Adolescence Interrupted- A Review

By: Mia Manning

Written by Blair Patrick Schuyler, Adolescence Interrupted can be best described as a memoir of a man's coming of age life-story as he struggles with his own health issues. The novel begins with the day in which eighth grader, Blair Schuyler is diagnosed with a condition called ‘hydrocephalus’, ultimately changing his life forever. This novel then goes on to follow him through high school, college, and further, explaining not only the medical abnormalities he faced, but the difficulty he had transitioning into new environments.

As this novel chooses to follow Schuyler throughout his life, the reader is acquainted with many various characters, some of which are not overly important in the scheme of storytelling. Due to this, the novel sometimes feels jumbled, leaving the reader confused as to ‘who’s who’ and where they rank on the list of importance. The inclusion of these characters could have been easier if the novel was longer in length, however, as the novel is relatively short, there isn’t the space allotted for easy transitions and smooth descriptions. Ultimately, this hinders the readers ability to build relationships with the other ‘major’ and ‘minor’ characters in his life, or generally learn about their demeanor, especially as the novel has so little dialogue. This is perhaps because it is written in the style of a memoir, but still nonetheless holds the novel back and should be noted for those who enjoy being knowledgeable on how other characters act.

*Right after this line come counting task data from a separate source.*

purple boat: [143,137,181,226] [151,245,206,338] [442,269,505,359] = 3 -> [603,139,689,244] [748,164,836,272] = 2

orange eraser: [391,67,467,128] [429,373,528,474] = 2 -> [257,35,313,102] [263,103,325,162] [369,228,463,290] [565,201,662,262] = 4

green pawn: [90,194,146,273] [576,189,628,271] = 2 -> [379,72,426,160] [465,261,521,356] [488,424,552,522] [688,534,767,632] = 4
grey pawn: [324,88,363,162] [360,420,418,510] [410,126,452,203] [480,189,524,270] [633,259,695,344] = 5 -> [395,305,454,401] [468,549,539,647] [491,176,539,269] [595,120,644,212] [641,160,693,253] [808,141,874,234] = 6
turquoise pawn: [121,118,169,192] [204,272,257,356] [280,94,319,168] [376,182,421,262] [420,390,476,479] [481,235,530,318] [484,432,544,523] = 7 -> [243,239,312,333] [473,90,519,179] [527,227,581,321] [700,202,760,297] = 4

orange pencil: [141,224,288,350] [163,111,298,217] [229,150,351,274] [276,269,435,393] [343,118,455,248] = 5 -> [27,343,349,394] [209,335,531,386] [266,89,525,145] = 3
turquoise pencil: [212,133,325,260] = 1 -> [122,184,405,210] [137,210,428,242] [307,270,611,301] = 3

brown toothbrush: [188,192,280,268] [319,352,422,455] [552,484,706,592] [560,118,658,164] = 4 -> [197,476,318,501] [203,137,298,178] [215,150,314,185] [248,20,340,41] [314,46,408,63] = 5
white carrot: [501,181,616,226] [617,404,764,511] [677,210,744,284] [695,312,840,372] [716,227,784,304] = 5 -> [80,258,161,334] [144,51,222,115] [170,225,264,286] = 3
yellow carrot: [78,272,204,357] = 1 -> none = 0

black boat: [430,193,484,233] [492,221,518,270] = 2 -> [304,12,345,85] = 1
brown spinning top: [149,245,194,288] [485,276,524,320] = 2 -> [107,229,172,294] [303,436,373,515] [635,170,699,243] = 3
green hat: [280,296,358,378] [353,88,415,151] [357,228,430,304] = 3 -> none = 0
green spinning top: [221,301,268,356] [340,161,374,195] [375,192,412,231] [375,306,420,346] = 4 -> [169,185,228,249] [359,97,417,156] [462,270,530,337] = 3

The portions of the novel are also strange and lacking in proper transition. Schuyler starts his novel by talking about his medical experiences, and follows through with that method until about halfway through-, then shifting to rather focus on his college experience and adult life. While this isn’t unexpected, the way in which it is told is unpleasant due to the inconstancy in tone. The tension and interest the reader has gained about his medical experience is thrown to the side, and isn’t talked about again for a considerable amount of time. This could’ve been avoided had a shift between tones been initiated through actual prose, allowing the reader to know what to expect. Instead, this part of the novel is haphazardous and confusing. Trying to follow the story, as well as keep up with characters and guess what is next to come becomes grueling instead of enticing. The transitions are so odd that one often finds themselves turning back pages and rereading paragraphs to make sure they have a proper understanding. Despite this, it’s obvious Schuyler has a creative talent when it comes to writing, as his sentence structure itself is impeccable. Many beautiful quotes are embedded within this novel, and help make the reader think about life and one’s own vulnerability, as any novel with medical anomalies will. This is also what makes one want to keep turning pages. Sadly, this novel still feels more like a diamond in the rough, and shouldn’t be recommended to someone who wants a deeply intricate novel with an overall firm writing technique.

Because Schuyler’s health is quite easily the ‘center’ of this story, medical terminology is frequently used throughout, in an effort to help the reader understand what exactly is going on inside his brain, body, and so on. Schuyler often switches between explaining what the terminology means to then explaining the actual events that occurred during this time period. While this is understandable, and most of the time appreciated as the novel runs onwards, it sometimes feels as if the reader is being treated like a child, one who’s being spoken to in a condescending tone. The natural writing ability that is displayed in this novel doesn’t mend this issue, as natural talent can only go so far. Sometimes during these moments it feels as if Schuyler is having a hard time switching between simple and complex sentences, trying to find a balance that allows him to explain these events both intelligently and accurately, but the balance is simply not found. This could be a general turn-off for some readers, and thus should not be taken lightly.

‘Adolescence Interrupted’ is a painfully okay novel. The potential for a superb story lies within it, but is bogged down with somewhat simple mistakes. Perhaps a good read for those interested in the medical world, or those wanting to learn about this specific condition for personal reasons, but ultimately lack luster for others. Beneath all of the issues-, however, the painful, bittersweet story of how a boy turned into a man because his body turned on himself is all too real and reminds one to be appreciative of their health and quality of life.